**ПРИМЕНИТЕ ПРОЧИТАННОЕ:**
- 1) Согласуются ли с отрывком об Испании и Соединенных Провинциях утверждения (а) «Срок перемирия истек 9 июня 1621 года», (б) «Испания снижала налоги для Нидерландов» и (в) «Мориц Нассауский был готов отказаться от экономических выгод без политических уступок со стороны Испании»? На каждое ответьте «да» или «нет» и дословно приведите решающие слова отрывка.
- 2) Пожалуйста, допишите следующую часть отрывка об Испании и Соединенных Провинциях, начиная после его последнего предложения.

**ФРАГМЕНТ ДОКУМЕНТА:**
=-=-=

Выбрать главу
232 Голландцы не собирались останавливаться на достигнутом. 9 июня 1621 года истек срок действия перемирия, и они сейчас же приступили к организации новой вест-индской компании, за которой на 24 года закрепили право вести «всю торговлю с Западным побережьем Африки и с обоими побережьями Америки».233 Ни о каких попытках мирного урегулирования взаимных споров не могло идти и речи. Напротив, враги на глазах слабеющей Испании не упускали ни одной возможности унизить могущественную в прошлом державу.

Мадриду не хватало золота. Хронический финансовый дефицит грозил пошатнуть и внутреннее равновесие государства, и его международное положение. Более не способная содержать сильную армию, Испания меньше всего заботилась об экономической поддержке Нидерландов, страдавших от блокады Шельды. Мало того, она лишь увеличивала бремя налогов, словно забыв, что страна давно лишилась своих былых богатств. Бельгийцы платили Испании искренней ненавистью.

Филипп IV не видел иной альтернативы (если он вообще допускал какую-либо альтернативу!), кроме следующей: либо он вступает с Морицем Нассауским в переговоры и добивается ослабления экономического давления, либо он объявляет ему войну и силой оружия восстанавливает свое право торговли с Вест-Индией и одновременно возвращает Соединенные Провинции в лоно Испании. Оба этих прожекта отличались равной степенью амбициозности и утопичности. Разумеется, Мориц Нассауский не собирался отказываться от своих экономических выгод, если только Испания не согласится пойти на серьезные политические уступки Соединенным Провинциям. Филипп же ни о каких уступках не помышлял. Между тем силы далеко не многочисленной испанской армии были и так брошены на поддержку австрийских Габсбургов, против которых подняли восстание протестанты Пфальца. Таким образом, в отношениях с Соединенными Провинциями Испании стоило больше рассчитывать на дипломатию, чем на грубую силу.

=-=-=

Изображенные люди или руки с суставами
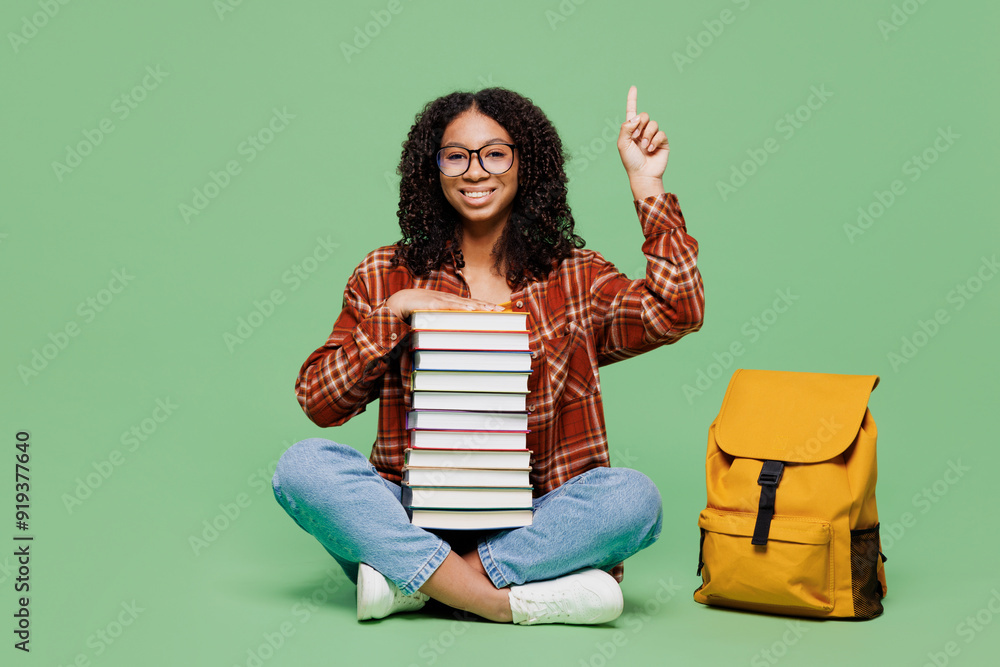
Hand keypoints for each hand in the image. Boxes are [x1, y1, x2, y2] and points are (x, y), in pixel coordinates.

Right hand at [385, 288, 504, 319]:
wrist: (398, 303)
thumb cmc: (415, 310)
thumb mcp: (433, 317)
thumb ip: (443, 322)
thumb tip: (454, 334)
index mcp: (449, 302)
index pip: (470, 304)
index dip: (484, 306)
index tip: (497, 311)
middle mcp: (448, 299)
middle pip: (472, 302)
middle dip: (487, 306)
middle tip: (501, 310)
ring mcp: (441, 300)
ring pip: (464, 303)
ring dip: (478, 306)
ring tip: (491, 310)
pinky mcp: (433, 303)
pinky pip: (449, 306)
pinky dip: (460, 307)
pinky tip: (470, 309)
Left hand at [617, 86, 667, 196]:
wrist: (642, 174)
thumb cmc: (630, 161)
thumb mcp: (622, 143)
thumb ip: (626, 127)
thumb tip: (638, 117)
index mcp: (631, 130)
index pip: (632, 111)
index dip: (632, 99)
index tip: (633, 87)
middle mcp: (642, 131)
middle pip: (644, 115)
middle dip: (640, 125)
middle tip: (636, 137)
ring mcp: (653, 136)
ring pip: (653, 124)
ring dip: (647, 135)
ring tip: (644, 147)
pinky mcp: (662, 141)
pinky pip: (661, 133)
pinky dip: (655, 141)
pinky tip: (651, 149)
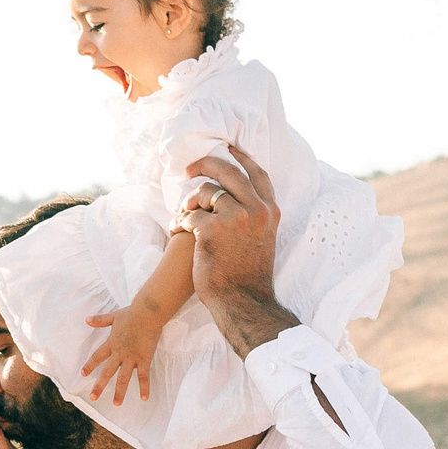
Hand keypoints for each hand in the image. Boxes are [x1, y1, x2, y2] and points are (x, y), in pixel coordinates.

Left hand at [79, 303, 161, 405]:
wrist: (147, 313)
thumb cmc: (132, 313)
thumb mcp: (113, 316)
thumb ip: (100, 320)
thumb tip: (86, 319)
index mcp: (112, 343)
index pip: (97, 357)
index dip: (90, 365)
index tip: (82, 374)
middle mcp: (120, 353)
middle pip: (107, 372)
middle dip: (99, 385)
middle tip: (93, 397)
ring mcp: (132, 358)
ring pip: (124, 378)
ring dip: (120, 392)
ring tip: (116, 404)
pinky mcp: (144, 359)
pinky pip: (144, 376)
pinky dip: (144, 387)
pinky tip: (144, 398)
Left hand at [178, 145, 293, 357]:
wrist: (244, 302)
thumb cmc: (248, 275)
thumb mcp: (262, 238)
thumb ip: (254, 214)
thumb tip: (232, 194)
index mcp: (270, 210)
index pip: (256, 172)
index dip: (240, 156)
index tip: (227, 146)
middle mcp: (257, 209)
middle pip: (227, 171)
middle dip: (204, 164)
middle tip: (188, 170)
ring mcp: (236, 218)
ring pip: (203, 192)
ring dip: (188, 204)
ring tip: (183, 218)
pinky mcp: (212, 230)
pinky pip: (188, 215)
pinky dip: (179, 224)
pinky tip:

=-=-=

**ОТВЕТЫ ПО ЗАДАНИЯМ:**
- 1)
(а) Да: «9 июня 1621 года истек срок действия перемирия».
(б) Нет: «она лишь увеличивала бремя налогов».
(в) Нет: «Мориц Нассауский не собирался отказываться от своих экономических выгод, если только Испания не согласится пойти на серьезные политические уступки Соединенным Провинциям».

- 2)
Насколько прочно стоял на ногах Мориц Нассауский? Мог ли он себе позволить ослушаться Филиппа IV? Да, он заручился поддержкой союзников в лице протестантской Англии и католической Франции. Последней, впрочем, серьезно досаждали Габсбурги, заметно ослаблявшие ее границы и делавшие ее завидной добычей любых врагов вне зависимости от вероисповедания. К тому же оба эти государства отнюдь не считали себя связанными какими-либо обязательствами с Соединенными Провинциями. Король Англии Яков I, обеспокоенный испанской активностью в Пфальце — его старшая дочь вышла замуж за курфюрста — не скрывал своего стремления примириться с Филиппом IV, приходившимся императору двоюродным братом, следовательно, способным оказать на последнего благоприятное влияние. Помимо этого его раздражали успехи голландцев в торговле. Так или иначе, переговоры устраивали его гораздо больше, чем война, а потому он не спешил одобрить потенциальные милитаристские наклонности Морица Нассауского. Что касается Франции, то война оказалась бы здесь крайне несвоевременной: учитывая, что на юго-западе вновь подняли голову протестанты, Людовику XIII хватало забот в собственном королевстве, чтобы думать о внешних конфликтах. Мориц Нассауский также испытывал ряд трудностей внутреннего порядка: на Генеральных штатах его сторонникам противостояли крупные буржуа, враждебно относившиеся к любым попыткам вступить с Брюсселем в переговоры, а представители религиозных сект гомаристов и ремонтрантов никак не могли между собой договориться. Одним словом, хотя положение короля Испании отличалось шаткостью, это вовсе не означало, что Морицу Нассаускому не о чем беспокоиться. Жизнь его отравляла к тому же болезнь печени, из-за которой штатгальтер по временам впадал в состояние нерешительности и тревоги. Возможно, именно этим объясняется его крайне противоречивое поведение. Действительно, он полным ходом готовился к войне, но вместе с тем его не покидала надежда на мирное решение проблемы. Практическое осуществление этой задумки он в 1623 году поручил своему второму тайному агенту — Яну Бранту по прозвищу Католик, двоюродному брату жены Рубенса. Вот от кого художник получал самые свежие новости из Гааги.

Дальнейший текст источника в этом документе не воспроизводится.